Originality vs. Authenticity - Permission

Big magic: creative living beyond fear - Elizabeth Gilbert 2015

Originality vs. Authenticity
Permission

Maybe you fear that you are not original enough.

Maybe that’s the problem—you’re worried that your ideas are commonplace and pedestrian, and therefore unworthy of creation.

Aspiring writers will often tell me, “I have an idea, but I’m afraid it’s already been done.”

Well, yes, it probably has already been done. Most things have already been done—but they have not yet been done by you.

By the time Shakespeare was finished with his run on life, he’d pretty much covered every story line there is, but that hasn’t stopped nearly five centuries of writers from exploring the same story lines all over again. (And remember, many of those stories were already clichés long before even Shakespeare got his hands on them.) When Picasso saw the ancient cave paintings at Lascaux, he reportedly said, “We have learned nothing in twelve thousand years”—which is probably true, but so what?

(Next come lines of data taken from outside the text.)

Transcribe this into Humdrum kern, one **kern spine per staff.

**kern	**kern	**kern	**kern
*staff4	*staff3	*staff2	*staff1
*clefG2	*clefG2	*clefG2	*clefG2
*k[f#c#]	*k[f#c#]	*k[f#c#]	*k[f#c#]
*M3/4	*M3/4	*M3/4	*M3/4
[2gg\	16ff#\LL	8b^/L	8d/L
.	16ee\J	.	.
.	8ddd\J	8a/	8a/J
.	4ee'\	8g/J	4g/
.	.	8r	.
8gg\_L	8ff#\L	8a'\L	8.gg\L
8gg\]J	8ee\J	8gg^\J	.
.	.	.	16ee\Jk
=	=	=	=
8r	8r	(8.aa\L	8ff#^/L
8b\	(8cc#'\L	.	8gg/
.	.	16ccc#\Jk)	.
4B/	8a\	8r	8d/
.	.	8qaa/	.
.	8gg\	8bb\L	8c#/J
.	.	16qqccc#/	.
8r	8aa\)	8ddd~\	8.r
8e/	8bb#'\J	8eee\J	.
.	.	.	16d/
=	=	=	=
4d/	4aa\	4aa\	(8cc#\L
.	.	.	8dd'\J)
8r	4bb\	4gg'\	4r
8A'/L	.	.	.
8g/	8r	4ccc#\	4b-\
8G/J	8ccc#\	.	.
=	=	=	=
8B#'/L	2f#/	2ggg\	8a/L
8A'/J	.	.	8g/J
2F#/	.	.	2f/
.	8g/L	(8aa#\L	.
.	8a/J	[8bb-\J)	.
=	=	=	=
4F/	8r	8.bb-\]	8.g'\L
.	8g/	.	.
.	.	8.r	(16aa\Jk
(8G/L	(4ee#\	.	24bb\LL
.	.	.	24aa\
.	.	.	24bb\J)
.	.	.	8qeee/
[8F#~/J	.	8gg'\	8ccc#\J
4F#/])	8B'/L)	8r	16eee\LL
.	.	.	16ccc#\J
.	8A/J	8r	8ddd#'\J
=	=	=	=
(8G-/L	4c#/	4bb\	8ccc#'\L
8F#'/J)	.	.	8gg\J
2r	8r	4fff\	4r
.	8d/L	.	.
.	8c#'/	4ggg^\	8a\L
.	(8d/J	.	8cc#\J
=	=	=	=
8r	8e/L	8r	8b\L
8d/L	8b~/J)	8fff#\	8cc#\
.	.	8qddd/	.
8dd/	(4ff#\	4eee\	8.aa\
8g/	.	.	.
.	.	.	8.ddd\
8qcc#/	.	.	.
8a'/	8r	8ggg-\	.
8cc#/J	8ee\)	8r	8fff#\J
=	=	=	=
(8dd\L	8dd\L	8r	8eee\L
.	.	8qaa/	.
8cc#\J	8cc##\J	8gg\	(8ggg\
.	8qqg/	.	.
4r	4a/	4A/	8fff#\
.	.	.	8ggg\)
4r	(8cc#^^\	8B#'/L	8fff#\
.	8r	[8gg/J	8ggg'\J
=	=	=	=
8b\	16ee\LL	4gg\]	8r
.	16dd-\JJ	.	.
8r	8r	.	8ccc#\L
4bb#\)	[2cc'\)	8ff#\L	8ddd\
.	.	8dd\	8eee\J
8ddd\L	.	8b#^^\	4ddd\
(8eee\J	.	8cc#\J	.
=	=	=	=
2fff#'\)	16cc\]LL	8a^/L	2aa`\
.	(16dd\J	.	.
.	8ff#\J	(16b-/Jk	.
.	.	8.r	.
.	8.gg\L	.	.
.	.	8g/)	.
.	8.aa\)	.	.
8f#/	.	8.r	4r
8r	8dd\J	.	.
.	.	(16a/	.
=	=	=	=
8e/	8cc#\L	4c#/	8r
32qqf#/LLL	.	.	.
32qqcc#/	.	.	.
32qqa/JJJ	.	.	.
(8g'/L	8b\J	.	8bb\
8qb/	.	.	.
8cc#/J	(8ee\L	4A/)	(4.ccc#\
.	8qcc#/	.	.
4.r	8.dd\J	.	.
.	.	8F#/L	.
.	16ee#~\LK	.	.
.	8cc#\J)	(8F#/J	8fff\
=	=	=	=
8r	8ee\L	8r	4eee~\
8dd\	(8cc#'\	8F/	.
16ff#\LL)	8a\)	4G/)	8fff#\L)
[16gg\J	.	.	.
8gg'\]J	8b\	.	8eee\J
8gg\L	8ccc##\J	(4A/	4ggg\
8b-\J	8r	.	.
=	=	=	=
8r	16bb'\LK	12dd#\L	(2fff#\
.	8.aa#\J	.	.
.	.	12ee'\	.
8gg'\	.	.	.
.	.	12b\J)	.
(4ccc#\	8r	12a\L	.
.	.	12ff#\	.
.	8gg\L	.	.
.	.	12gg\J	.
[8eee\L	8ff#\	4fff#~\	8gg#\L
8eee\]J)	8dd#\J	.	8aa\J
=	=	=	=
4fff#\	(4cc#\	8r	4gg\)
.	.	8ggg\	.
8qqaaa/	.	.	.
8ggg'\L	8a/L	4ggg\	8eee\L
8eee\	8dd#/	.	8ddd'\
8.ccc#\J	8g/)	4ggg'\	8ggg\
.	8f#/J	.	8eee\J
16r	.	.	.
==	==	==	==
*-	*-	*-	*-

So what if we repeat the same themes? So what if we circle around the same ideas, again and again, generation after generation? So what if every new generation feels the same urges and asks the same questions that humans have been feeling and asking for years? We’re all related, after all, so there’s going to be some repetition of creative instinct. Everything reminds us of something. But once you put your own expression and passion behind an idea, that idea becomes yours.

Anyhow, the older I get, the less impressed I become with originality. These days, I’m far more moved by authenticity. Attempts at originality can often feel forced and precious, but authenticity has quiet resonance that never fails to stir me.

Just say what you want to say, then, and say it with all your heart.

Share whatever you are driven to share.

If it’s authentic enough, believe me—it will feel original.